# Stop shoe shelves from sliding?



## redcoatd (Mar 25, 2014)

Hi,

Am making a master closet with a set of floor to ceiling shoe shelves.

I am planning to angle them, and would still like them to be adjustable, so am using shelf pins.

I would like to keep them back from the face frame, though. Has anyone ever done this? Trying to figure out a way to stop them sliding down...

cheers!

David


----------



## MT Stringer (Jul 21, 2009)

redcoatd said:


> Hi,
> 
> Am making a master closet with a set of floor to ceiling shoe shelves.
> 
> ...


Is there room for a thin filler strip that would fit behind the face frame? Thin, yet wide enough to space the shelf where you need it. 

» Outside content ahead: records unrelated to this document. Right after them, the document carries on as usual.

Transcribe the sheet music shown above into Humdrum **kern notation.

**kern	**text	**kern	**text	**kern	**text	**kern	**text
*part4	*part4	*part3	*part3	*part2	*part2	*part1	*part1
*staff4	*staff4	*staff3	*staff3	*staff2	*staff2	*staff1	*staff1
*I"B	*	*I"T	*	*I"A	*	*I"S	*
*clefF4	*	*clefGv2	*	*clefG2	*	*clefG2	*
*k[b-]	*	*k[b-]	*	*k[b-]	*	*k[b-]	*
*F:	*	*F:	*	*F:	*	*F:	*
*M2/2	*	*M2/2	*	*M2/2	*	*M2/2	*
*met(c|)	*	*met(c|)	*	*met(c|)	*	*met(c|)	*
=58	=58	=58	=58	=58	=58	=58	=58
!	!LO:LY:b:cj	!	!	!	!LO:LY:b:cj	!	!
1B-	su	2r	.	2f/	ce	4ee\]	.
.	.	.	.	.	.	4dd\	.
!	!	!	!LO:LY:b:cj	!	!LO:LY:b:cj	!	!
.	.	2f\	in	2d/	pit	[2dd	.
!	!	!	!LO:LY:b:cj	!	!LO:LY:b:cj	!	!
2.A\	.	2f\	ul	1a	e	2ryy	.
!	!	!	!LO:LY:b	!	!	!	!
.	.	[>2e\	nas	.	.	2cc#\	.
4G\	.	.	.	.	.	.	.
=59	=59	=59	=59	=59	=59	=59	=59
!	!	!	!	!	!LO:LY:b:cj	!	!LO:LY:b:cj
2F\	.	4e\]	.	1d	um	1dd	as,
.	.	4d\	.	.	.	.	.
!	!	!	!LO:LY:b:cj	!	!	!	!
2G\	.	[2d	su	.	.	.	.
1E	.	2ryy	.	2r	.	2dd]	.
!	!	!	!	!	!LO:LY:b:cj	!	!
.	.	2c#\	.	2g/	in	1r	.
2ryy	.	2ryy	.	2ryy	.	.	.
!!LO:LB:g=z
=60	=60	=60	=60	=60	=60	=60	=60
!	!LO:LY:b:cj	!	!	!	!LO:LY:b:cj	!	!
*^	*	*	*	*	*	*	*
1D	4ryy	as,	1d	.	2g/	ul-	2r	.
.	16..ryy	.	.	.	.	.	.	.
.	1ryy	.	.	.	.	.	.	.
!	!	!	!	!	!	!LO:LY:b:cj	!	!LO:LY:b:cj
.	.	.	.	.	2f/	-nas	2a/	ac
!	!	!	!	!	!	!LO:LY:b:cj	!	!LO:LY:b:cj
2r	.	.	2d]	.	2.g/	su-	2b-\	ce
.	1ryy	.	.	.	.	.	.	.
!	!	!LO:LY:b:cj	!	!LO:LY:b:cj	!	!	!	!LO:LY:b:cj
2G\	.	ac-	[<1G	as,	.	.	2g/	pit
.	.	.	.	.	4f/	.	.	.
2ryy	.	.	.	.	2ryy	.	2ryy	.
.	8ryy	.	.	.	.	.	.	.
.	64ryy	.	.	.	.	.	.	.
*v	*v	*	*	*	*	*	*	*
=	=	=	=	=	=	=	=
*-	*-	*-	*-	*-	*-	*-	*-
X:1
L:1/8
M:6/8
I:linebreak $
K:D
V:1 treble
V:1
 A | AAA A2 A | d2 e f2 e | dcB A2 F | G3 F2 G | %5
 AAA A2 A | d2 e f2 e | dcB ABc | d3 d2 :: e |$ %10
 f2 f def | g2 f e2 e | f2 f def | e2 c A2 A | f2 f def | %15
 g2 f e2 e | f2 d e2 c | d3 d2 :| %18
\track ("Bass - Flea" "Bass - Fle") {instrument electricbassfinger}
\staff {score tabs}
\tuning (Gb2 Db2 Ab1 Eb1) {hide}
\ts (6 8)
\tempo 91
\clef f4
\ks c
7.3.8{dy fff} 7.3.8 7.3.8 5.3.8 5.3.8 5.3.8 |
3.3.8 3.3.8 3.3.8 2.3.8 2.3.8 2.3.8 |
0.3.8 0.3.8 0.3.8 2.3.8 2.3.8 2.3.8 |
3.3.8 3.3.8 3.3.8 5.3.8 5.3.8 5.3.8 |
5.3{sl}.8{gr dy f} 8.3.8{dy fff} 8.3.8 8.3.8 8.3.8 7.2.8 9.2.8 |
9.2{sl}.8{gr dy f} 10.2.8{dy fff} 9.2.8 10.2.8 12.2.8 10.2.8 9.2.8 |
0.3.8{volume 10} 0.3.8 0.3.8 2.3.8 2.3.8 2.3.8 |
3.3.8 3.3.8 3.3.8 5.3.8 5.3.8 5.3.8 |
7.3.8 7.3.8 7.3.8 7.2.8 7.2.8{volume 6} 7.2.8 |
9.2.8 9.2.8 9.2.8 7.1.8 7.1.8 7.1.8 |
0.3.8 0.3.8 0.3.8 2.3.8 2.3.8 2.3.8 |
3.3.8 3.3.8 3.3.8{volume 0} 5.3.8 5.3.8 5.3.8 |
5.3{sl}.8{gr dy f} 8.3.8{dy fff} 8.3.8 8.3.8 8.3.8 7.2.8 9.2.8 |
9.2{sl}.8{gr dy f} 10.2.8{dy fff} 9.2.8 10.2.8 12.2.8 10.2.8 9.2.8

That's about all I can think of at the moment.


----------



## Steve Neul (Sep 2, 2011)

Another option would be to route a notch on the shelf to fit over the pins to hold them.


----------



## redcoatd (Mar 25, 2014)

Thanks, a notch is a great idea - I could even hide in in the back rather than the front pin. 

Planning to use 3/4" plywood and have a few questions:

- are there recommendations for what type to use?
- planning to put 1" trim on the front of each - what kind of wood is recommended for that?

cheers

David


----------



## Steve Neul (Sep 2, 2011)

Cost wise birch plywood would be about as cheap as you can go and you could use pine, alder or maple to edge it out. It's a hardwood so it could either be stained or painted. Probably the next grade up would be oak but I wouldn't paint it.


----------



## redcoatd (Mar 25, 2014)

Ok, forgot to mention that it'll be painted...

There's lots of options though, it seems? Number of ply etc?


----------



## bauerbach (Mar 25, 2012)

depends how much you want to spend....

I go to lowes because Im apparently lucky, they sell USA made plywood and Ive never hit a void. Works well for me and its "affordable".

go with appleply or baltic birch if you want some high end stuff. I think thats overkill for a painted closet though. 

I might consider sprinkling some aromatic cedar into the mix... it repels moths and insects and is fairly traditional for closets.


----------



## MT Stringer (Jul 21, 2009)

If you are going to paint the shelves, I would go with birch. I get mine from HD. My local Lowe's sells maple and oak, and I am not fond of either product as it lays in the bin.

I built all of these cabinets from the birch I mentioned because that is what the owner specified. I should have some finished pics in a few weeks. They are just about through with a whole house remodel from the studs out.

Note: The paint was not my idea. 
Mike


----------



## redcoatd (Mar 25, 2014)

Thanks all...

I saw that HD's PureBond has no formaldehyde - anyone have any issues with that plywood?


----------



## Steve Neul (Sep 2, 2011)

I've had issues with Purebond plywood. I changed to it because I had a lot of bad luck with Chinese plywood delaminating. While Purebond doesn't delaminate you have to watch for voids under the veneer. In the core veneer under the finish veneer sometimes there is knot holes 1 1/2" in diameter which they veneered over it. You can't see them until you put a stain or finish on the plywood and the veneer wrinkles up. I usually tap my fingernails all over the sheet on parts that will show and listen for voids. There isn't a lot of these but I found them the first time on some furniture I was making for someone and the voids were on the tops of end tables. Fortunately these pieces were to be painted so I cut it open and filled the void with bondo.


----------